Istanbul - Turkish Daily news

A striking aspect of the July 22, 2007 general elections is the
success of independent candidates. The issue of independent candidates
dominates the agenda this time.

The 24 deputies coming from the Democratic Society Party (DTP), who
hold a unique place in Turkey's political history, will form a
parliamentary group having circumvented the 10 percent national
threshold for political parties. In addition, independent candidates
with no apparent ties to any of the political parties will bring
diverse and unusual voices into Parliament.

Among these 24 names there are some that have shaken Turkey in the
past with their deeds or because of what they had gone through. Now
they are preparing to shuffle the status quo yet again.

Akın Birdal is one of those names. He is elected from the eastern
Anatolian city of Diyarbakır. Birdal was the chairman of the Human
Rights association (IHD) for seven years.
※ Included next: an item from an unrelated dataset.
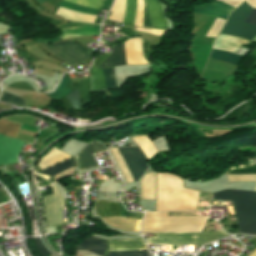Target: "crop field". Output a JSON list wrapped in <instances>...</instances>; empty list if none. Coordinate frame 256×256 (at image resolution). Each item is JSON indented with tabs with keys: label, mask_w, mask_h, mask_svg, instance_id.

On May 12, 1998 he was
assaulted and shot with six bullets at the IHD center in the capital
Ankara. It was claimed that his assailant was incited by Semih Tufan
Günaltay, a member of the Türkish Revenge Brigades (TİT), an illegal
ultra nationalist group. Birdal miraculously survived the assault.
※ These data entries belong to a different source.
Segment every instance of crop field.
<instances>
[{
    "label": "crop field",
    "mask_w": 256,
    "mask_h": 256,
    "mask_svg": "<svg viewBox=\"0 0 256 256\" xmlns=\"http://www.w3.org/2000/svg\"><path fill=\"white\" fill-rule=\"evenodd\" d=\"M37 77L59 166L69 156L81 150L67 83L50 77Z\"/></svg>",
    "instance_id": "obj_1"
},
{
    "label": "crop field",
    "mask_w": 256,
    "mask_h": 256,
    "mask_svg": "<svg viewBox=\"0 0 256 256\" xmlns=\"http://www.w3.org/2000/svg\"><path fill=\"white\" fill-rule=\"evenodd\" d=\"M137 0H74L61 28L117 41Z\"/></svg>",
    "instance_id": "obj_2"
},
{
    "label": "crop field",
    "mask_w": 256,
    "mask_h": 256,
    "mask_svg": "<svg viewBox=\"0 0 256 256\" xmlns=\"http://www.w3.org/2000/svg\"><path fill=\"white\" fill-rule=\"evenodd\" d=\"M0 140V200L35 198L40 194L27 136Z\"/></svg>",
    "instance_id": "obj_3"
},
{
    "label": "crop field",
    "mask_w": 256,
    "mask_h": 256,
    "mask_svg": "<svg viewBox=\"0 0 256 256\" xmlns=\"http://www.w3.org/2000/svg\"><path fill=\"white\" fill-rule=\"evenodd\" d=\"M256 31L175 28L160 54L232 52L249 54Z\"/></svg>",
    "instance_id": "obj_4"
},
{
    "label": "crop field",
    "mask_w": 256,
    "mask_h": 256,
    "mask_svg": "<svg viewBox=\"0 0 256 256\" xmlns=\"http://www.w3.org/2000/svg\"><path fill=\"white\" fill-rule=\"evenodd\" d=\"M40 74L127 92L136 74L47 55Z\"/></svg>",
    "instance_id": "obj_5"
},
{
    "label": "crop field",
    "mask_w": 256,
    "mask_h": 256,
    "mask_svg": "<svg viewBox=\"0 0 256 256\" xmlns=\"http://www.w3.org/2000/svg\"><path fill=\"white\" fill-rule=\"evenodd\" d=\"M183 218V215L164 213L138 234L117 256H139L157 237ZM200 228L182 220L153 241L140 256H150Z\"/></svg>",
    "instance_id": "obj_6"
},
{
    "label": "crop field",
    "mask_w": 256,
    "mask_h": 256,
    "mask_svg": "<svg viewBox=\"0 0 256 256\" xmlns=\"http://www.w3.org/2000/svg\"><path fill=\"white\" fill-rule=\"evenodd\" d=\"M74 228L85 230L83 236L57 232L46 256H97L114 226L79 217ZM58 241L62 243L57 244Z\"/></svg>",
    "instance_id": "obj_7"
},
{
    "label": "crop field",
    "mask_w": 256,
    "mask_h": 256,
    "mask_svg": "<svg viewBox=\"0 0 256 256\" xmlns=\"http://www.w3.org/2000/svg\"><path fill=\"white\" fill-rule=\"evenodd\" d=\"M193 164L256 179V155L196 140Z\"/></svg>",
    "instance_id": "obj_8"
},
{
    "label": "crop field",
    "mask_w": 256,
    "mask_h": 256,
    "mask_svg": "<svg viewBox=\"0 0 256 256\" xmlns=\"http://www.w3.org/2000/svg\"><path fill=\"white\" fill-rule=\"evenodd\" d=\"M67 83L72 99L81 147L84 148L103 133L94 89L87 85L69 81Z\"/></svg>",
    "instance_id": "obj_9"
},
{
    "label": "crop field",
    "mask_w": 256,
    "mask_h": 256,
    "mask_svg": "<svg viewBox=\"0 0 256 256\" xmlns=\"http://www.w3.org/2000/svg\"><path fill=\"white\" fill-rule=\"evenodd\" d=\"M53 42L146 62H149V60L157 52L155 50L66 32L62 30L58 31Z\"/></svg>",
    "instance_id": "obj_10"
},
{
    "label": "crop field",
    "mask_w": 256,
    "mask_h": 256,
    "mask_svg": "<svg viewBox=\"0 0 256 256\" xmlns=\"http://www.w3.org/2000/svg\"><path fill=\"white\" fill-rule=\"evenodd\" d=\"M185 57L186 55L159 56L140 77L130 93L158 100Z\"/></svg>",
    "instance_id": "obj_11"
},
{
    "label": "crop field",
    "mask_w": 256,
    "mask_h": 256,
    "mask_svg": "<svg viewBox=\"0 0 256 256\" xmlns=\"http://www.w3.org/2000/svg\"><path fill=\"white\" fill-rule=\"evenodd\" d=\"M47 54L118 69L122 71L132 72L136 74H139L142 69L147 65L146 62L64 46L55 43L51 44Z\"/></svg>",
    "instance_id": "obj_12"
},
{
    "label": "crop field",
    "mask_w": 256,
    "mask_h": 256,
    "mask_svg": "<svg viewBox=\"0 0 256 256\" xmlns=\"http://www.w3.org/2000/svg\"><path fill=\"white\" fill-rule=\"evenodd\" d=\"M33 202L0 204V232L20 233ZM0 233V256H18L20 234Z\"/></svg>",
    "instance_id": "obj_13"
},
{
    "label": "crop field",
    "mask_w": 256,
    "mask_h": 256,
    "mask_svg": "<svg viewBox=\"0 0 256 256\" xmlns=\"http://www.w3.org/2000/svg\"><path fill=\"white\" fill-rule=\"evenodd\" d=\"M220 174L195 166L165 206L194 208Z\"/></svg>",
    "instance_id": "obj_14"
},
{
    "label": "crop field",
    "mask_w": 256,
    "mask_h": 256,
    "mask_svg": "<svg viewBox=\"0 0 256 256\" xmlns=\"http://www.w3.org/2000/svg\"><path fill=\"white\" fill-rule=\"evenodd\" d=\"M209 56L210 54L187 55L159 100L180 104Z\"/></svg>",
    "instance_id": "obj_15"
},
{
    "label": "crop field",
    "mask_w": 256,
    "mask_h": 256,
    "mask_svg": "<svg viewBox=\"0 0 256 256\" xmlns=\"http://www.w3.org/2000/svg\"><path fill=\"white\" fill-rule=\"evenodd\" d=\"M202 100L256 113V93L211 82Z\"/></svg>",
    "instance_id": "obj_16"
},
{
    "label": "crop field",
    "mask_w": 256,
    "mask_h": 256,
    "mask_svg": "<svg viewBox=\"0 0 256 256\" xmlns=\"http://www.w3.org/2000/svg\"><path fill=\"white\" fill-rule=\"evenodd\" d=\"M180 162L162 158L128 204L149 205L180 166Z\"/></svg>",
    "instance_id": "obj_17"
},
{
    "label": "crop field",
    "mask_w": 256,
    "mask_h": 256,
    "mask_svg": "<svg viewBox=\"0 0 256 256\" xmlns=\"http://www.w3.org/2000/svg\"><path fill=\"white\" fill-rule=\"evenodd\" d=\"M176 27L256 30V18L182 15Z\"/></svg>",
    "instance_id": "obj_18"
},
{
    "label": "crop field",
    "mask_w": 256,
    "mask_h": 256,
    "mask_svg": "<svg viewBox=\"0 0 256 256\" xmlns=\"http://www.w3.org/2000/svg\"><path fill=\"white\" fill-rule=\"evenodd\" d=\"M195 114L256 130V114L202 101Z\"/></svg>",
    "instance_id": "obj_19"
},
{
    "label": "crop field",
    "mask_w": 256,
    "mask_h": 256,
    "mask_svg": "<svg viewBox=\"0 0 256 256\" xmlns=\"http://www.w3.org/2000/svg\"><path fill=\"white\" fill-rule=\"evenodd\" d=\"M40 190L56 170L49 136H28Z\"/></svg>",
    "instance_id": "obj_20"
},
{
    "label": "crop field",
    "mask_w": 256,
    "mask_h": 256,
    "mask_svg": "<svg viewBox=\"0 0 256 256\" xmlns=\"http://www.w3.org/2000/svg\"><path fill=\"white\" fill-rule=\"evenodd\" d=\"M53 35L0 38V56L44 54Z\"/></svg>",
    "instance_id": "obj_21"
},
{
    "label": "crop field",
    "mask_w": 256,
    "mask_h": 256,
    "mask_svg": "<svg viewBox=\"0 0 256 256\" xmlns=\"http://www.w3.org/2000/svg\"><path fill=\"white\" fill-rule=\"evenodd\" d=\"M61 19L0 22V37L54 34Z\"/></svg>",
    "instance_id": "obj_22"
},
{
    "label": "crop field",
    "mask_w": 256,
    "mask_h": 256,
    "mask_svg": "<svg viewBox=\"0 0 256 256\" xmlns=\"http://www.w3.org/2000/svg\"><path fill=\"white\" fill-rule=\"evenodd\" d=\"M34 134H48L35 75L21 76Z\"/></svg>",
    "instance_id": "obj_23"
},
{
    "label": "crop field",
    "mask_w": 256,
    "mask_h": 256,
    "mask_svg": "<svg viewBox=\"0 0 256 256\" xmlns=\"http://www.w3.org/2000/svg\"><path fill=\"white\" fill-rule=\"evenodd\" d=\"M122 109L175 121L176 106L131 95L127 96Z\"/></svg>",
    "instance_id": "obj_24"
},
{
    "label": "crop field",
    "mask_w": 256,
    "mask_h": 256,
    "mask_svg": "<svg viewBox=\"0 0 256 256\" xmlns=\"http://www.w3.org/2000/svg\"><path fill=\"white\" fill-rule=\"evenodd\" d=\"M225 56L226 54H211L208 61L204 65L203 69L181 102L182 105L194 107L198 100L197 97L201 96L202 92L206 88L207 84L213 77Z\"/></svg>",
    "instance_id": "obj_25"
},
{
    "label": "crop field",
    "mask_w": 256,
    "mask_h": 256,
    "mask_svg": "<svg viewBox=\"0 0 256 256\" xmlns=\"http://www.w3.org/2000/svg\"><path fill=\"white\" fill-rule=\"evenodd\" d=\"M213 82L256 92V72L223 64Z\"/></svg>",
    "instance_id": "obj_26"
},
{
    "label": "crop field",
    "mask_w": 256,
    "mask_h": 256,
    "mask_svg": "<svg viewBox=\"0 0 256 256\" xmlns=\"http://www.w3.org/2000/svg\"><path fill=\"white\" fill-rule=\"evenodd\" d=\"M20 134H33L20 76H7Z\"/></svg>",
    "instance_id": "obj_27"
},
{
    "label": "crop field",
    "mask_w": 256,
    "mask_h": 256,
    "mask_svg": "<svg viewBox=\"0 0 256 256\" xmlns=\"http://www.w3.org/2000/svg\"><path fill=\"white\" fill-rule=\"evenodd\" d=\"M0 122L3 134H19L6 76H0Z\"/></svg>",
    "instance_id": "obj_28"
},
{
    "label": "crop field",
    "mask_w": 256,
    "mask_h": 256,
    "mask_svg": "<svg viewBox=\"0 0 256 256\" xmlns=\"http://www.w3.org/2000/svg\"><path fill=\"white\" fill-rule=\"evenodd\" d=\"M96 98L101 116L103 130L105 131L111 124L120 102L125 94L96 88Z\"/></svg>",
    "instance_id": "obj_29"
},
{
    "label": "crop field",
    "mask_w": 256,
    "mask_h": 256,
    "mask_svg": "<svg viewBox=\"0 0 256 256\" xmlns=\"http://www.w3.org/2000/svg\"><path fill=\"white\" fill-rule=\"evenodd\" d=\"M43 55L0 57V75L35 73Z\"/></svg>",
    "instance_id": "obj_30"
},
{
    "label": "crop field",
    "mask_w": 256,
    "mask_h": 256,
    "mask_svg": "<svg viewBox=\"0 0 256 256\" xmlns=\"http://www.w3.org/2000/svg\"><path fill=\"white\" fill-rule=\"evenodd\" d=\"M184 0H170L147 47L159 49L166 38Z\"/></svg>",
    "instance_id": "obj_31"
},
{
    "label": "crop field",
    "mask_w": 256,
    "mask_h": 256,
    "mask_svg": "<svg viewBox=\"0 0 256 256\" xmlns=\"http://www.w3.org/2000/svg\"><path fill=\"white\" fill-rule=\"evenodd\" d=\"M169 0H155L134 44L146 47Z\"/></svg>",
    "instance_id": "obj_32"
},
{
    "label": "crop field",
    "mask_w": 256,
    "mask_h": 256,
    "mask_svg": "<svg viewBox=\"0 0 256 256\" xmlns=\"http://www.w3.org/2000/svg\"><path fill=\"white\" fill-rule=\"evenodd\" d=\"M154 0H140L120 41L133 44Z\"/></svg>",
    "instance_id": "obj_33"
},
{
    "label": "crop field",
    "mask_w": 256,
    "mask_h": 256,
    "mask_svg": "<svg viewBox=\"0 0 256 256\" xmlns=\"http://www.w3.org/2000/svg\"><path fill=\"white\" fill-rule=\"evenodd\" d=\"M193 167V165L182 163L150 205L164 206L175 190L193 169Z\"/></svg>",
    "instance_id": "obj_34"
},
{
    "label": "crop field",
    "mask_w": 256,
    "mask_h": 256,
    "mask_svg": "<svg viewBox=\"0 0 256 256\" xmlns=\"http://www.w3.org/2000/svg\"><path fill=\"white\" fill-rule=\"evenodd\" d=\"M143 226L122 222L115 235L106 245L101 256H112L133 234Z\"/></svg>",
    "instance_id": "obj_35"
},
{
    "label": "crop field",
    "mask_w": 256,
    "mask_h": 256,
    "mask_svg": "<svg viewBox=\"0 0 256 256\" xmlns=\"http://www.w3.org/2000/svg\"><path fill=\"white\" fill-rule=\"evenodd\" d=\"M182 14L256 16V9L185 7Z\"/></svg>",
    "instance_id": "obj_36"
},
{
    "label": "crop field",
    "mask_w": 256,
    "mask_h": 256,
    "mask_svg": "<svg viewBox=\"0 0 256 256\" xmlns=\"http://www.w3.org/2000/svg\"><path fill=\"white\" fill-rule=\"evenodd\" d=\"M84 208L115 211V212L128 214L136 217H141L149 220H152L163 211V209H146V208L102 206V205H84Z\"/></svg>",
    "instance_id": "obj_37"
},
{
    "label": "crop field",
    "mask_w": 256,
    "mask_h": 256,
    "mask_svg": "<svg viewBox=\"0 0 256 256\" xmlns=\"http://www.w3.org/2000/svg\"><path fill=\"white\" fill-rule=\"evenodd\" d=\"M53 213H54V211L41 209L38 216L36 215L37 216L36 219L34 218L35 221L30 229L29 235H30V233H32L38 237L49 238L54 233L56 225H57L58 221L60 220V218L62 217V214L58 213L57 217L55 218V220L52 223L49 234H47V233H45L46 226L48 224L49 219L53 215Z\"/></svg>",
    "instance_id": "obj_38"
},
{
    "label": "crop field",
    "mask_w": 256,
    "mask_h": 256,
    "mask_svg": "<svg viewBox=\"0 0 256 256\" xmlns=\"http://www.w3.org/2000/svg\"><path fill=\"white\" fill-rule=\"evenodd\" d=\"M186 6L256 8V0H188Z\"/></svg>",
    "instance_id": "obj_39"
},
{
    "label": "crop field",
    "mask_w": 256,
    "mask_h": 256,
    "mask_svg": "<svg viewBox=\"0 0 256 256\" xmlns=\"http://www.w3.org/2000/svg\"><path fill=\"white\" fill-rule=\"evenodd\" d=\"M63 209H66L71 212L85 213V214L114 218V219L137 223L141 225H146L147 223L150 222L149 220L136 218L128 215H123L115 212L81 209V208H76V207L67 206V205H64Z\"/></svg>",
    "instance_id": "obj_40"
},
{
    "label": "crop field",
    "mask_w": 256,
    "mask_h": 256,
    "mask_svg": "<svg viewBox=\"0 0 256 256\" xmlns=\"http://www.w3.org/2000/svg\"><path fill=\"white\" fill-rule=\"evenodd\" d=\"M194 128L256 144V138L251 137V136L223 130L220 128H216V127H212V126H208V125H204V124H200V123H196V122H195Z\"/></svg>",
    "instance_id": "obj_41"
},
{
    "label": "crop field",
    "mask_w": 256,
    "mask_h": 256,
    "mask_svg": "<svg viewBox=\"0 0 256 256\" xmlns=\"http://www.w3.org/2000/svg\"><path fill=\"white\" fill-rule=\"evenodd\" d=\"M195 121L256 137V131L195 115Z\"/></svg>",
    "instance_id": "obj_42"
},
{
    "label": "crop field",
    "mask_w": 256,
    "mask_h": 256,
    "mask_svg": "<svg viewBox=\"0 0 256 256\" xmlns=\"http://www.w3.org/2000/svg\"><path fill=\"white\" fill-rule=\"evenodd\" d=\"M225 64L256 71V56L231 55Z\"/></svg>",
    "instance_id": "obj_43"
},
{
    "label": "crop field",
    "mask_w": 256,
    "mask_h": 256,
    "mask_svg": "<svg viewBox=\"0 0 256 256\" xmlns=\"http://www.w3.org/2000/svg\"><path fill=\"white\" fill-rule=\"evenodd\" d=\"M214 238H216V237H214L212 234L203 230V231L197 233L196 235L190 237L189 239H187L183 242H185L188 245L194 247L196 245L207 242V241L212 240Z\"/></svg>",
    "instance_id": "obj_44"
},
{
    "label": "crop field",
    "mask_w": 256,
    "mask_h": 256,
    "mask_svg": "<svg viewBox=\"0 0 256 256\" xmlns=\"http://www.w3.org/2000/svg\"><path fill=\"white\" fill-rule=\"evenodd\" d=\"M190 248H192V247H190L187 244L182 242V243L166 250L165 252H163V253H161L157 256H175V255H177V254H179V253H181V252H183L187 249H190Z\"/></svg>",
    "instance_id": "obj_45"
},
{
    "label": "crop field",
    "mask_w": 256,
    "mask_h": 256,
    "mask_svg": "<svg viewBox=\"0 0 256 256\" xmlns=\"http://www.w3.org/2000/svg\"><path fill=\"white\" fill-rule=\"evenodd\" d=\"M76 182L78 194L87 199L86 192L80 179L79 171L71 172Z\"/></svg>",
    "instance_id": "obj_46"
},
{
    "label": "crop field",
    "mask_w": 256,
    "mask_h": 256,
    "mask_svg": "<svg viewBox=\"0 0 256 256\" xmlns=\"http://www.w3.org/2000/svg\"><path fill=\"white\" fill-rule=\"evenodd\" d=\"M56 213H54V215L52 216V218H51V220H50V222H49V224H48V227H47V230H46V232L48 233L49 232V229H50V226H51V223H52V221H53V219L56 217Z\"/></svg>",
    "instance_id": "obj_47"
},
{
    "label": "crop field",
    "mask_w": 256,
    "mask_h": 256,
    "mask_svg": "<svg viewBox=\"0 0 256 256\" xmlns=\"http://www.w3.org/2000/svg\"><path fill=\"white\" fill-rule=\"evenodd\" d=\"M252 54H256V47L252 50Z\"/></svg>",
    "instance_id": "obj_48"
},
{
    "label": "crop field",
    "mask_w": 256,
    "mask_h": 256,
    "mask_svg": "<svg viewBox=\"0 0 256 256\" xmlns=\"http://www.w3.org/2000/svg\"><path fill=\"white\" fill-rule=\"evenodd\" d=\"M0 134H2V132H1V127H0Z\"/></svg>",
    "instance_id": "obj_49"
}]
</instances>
Akın Birdal pledges to be an advocate for peace against warmongering
in Parliament, of justice against military tutelage and of struggle
against poverty and deprivation.

Another victorious independent candidate is Ahmet Türk, the president
of the DTP. He was a deputy for the Republican People's Party (CHP)
and was in Parliament with various parties. However when he was a
deputy for the Social Democratic People's Party (SHP) he was barred on
the grounds that he participated in a Kurdish conference in Paris.

Back to where they started

This was not the only time that Türk was discharged from Parliament.
In 1991, Türk made it into Parliament with Sırrı Sakık, Leyla Zana,
Hatip Dicle, Orhan Doğan and others. All were deputies of the now
defunct pro-Kurdish Democracy Party (DEP).

DEP was founded in May 1993 and survived just one year before being
ordered to shut down by the Turkish Constitutional Court on June 16,
1994. Prior to that, on March 2, 1994, DEP MPs Mehmet Hatip Dicle and
Orhan Doğan had been taken into police custody followed by the arrest
of DEP MPs Nizamettin Toguç, Mahmut Kılınç, Remzi Kartal, Zübeyir
Aydar and Naif Güneş who fled to Brussels on June 16, 1994, the same
day that the Constitutional Court ordered the closure of DEP. Selim
Sadak and Sedat Yurttaş, the last two MPs to be arrested, were taken
into police custody on July 1, 1994.Sentences handed down by the
Ankara State Security Council in December 1994 were severe, with Türk,
Dicle, Doğan, Sadak and Zana receiving a 13-year sentence for
membership in an armed gang and Sakık getting a three-year sentence
for engaging in separatist propaganda.

Sırrı Sakık was also discharged from Parliament. Sakık currently is
deputy chairman of the DTP and he was re-elected Sunday as a deputy
from Muş.

Another deputy to potentially shake up Parliament is DTP co-chair
Aysel Tuğluk. Tuğluk is a lawyer for the Kurdistan Workers' Party
(PKK) leader Abdullah Öcalan together with Hasip Kaplan, who was also
elected Sunday as an independent candidate from Şırnak.

Moreover a very interesting independent deputy is Sabahat Tuncel.
Tuncel is now in Gebze prison, near Istanbul. She was charged for
being a member of an illegal organization, but she will be set free as
soon as the new Parliament convenes.

Pervin Buldan is also an independent deputy. She was born in 1967. Her
husband was a Kurdish hotel owner who was abducted in 1993, after
Prime Minister Tansu Çiller stated that the government knew those
racketeering for the PKK and "will make them pay for this." Just two
months later, her husband Savaş Buldan was kidnapped and his body was
found in Bolu, he was murdered with a gun along with his two Kurdish
friends. She is the president of the Solidarity and Mutual-Aid
Association for Families of Disappeared People (YAKAY-DER). She ran
for the 1999 elections for the People's Democratic Party (HADEP) and
for the Democratic People's Party (DEHAP) from Istanbul.